*** Block opens ***

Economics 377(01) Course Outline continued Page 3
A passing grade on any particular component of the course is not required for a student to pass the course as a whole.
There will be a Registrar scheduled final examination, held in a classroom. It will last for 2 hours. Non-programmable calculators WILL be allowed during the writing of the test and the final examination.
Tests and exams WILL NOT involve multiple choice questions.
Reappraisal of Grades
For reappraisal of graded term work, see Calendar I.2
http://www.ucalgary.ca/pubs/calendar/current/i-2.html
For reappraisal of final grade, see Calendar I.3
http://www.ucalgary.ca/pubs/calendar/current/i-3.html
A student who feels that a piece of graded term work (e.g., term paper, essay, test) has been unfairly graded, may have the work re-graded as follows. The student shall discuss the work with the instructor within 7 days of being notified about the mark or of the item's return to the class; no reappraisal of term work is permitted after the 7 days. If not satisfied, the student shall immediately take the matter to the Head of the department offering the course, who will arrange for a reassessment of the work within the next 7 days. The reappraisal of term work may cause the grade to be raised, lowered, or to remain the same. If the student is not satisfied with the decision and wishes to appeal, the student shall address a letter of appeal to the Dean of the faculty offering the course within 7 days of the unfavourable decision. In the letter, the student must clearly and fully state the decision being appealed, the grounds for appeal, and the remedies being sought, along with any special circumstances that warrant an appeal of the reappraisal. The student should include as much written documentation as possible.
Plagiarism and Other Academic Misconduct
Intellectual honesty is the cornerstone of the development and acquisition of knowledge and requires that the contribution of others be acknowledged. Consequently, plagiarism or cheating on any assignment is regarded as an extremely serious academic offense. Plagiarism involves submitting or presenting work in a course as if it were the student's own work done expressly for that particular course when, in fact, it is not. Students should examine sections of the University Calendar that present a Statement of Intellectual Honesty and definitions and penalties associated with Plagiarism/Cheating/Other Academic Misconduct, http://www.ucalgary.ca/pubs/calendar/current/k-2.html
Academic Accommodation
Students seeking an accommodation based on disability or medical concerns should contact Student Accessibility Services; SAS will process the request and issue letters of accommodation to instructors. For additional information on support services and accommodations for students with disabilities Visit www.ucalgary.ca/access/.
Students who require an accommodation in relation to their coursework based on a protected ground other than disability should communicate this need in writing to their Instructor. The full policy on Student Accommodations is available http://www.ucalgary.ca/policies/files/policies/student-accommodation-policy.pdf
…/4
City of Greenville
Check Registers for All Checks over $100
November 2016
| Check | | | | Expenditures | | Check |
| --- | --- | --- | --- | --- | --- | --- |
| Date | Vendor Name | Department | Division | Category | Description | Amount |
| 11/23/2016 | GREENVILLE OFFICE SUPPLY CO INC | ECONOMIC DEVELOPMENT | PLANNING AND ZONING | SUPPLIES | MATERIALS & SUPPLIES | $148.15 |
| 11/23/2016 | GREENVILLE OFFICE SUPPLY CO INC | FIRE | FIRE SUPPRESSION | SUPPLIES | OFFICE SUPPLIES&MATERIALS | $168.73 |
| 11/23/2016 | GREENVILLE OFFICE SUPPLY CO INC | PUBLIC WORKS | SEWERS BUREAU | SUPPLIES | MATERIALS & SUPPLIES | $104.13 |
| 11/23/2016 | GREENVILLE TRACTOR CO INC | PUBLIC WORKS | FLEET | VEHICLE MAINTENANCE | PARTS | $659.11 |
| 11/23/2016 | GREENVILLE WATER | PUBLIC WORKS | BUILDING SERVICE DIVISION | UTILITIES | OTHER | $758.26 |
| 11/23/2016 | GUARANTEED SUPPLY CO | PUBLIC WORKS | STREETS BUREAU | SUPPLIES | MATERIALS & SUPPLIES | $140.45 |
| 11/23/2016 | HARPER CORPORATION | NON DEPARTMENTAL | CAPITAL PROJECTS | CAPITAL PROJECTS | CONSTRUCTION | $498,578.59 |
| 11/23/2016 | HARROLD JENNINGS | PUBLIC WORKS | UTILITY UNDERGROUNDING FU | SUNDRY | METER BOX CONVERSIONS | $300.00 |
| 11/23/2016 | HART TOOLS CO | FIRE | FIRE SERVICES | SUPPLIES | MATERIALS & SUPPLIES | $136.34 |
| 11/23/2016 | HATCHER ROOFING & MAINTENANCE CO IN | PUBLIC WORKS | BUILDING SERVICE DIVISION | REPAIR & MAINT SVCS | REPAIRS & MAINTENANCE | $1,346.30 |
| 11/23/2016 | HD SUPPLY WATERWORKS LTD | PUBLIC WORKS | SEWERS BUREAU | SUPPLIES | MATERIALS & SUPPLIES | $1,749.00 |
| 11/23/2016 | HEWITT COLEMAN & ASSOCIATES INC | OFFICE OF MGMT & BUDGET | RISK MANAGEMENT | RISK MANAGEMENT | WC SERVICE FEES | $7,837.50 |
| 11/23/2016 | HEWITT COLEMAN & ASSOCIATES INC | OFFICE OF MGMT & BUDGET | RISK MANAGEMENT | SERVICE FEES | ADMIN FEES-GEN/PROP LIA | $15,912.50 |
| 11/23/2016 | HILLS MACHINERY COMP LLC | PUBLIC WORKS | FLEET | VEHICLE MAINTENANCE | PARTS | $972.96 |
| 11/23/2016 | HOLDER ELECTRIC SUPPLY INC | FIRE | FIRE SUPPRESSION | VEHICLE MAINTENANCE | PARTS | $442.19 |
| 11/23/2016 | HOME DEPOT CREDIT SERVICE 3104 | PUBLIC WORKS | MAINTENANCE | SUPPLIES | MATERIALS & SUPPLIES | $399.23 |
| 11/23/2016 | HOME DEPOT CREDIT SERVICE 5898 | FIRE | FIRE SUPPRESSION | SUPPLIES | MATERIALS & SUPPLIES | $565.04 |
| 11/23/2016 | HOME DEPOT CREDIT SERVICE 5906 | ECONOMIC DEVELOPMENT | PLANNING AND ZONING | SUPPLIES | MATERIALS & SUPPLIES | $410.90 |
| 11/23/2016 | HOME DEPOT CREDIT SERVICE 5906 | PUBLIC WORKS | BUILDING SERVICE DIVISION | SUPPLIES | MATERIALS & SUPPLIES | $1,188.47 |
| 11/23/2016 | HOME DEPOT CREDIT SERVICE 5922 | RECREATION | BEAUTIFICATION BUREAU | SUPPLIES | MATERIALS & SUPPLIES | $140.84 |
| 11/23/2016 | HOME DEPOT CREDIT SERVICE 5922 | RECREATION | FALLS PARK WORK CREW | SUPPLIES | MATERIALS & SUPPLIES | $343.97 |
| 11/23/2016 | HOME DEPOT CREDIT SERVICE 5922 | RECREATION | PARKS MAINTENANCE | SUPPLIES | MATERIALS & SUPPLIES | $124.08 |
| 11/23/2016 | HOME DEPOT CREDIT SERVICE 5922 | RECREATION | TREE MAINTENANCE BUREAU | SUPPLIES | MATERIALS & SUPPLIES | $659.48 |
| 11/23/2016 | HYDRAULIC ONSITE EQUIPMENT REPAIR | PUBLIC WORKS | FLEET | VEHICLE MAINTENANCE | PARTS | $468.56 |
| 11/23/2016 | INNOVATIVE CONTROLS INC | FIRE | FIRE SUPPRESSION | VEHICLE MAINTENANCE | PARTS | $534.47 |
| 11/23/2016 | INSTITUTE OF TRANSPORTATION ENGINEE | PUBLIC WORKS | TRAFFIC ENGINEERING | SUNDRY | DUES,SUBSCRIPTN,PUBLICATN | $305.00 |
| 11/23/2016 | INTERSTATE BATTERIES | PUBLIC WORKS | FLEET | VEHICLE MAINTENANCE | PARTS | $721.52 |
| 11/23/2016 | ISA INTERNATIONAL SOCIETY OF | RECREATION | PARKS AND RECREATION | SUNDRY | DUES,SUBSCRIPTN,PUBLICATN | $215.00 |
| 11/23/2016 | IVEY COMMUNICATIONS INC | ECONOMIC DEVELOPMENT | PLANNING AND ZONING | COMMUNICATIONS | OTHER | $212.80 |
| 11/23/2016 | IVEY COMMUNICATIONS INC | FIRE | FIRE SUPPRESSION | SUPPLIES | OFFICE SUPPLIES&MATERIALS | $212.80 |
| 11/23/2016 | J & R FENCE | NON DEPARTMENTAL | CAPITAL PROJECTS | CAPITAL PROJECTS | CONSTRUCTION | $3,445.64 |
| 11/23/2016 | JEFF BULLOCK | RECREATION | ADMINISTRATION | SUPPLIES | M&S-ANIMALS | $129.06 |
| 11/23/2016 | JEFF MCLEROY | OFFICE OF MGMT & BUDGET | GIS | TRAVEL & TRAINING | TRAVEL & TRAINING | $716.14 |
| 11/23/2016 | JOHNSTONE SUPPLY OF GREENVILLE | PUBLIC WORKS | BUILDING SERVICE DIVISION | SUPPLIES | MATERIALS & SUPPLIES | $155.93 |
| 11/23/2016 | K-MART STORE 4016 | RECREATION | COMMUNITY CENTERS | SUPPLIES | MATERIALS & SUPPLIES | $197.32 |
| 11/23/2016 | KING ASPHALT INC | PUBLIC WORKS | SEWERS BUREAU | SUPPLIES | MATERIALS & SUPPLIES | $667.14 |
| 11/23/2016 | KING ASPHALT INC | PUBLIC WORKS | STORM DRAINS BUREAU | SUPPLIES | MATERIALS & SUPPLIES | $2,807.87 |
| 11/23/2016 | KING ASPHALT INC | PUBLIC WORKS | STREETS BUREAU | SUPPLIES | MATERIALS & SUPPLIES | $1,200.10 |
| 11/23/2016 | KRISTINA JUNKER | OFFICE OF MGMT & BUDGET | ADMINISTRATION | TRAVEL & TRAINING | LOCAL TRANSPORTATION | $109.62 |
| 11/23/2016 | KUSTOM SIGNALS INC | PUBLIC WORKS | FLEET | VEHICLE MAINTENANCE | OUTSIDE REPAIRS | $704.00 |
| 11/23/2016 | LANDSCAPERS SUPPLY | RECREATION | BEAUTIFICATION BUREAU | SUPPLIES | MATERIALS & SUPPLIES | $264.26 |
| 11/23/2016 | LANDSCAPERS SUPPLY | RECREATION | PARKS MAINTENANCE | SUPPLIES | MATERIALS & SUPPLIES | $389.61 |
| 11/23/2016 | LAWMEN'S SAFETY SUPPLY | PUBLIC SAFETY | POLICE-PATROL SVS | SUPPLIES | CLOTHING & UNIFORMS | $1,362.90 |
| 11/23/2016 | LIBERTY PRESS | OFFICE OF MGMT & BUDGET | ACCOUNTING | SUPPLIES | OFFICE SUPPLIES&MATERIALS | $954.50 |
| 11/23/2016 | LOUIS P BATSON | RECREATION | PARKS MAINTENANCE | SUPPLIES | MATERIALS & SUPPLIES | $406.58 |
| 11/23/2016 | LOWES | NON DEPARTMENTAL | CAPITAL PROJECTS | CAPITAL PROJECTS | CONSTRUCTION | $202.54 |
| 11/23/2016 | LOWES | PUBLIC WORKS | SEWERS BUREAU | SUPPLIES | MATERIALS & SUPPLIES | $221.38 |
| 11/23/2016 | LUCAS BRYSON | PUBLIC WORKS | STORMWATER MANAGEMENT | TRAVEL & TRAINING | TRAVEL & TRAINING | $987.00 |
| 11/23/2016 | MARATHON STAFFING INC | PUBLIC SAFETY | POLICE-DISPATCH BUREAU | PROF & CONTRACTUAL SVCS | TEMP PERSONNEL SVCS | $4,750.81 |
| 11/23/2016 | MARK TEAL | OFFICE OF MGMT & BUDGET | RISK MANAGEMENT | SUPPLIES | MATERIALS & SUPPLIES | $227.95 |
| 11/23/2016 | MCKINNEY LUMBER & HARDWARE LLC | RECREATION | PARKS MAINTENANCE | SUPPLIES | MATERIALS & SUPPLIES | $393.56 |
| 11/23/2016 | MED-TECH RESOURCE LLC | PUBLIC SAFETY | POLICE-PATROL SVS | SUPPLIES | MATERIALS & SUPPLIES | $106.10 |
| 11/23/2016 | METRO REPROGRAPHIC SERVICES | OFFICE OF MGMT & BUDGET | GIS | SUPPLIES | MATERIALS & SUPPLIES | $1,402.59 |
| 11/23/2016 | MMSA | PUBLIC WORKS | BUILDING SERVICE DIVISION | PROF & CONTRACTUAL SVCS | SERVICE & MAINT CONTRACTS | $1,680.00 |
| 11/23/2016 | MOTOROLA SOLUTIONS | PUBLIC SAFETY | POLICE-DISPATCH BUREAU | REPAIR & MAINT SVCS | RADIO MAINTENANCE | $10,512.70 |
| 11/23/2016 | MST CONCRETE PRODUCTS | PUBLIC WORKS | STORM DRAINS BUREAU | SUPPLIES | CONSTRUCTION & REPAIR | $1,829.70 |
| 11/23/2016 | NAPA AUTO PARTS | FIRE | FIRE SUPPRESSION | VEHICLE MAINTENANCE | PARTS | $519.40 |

*** Block closes ***

Could you report all lines of the listing that hold "RISK"?

| 11/23/2016 | HEWITT COLEMAN & ASSOCIATES INC | OFFICE OF MGMT & BUDGET | RISK MANAGEMENT | RISK MANAGEMENT | WC SERVICE FEES | $7,837.50 |
| 11/23/2016 | HEWITT COLEMAN & ASSOCIATES INC | OFFICE OF MGMT & BUDGET | RISK MANAGEMENT | SERVICE FEES | ADMIN FEES-GEN/PROP LIA | $15,912.50 |
| 11/23/2016 | MARK TEAL | OFFICE OF MGMT & BUDGET | RISK MANAGEMENT | SUPPLIES | MATERIALS & SUPPLIES | $227.95 |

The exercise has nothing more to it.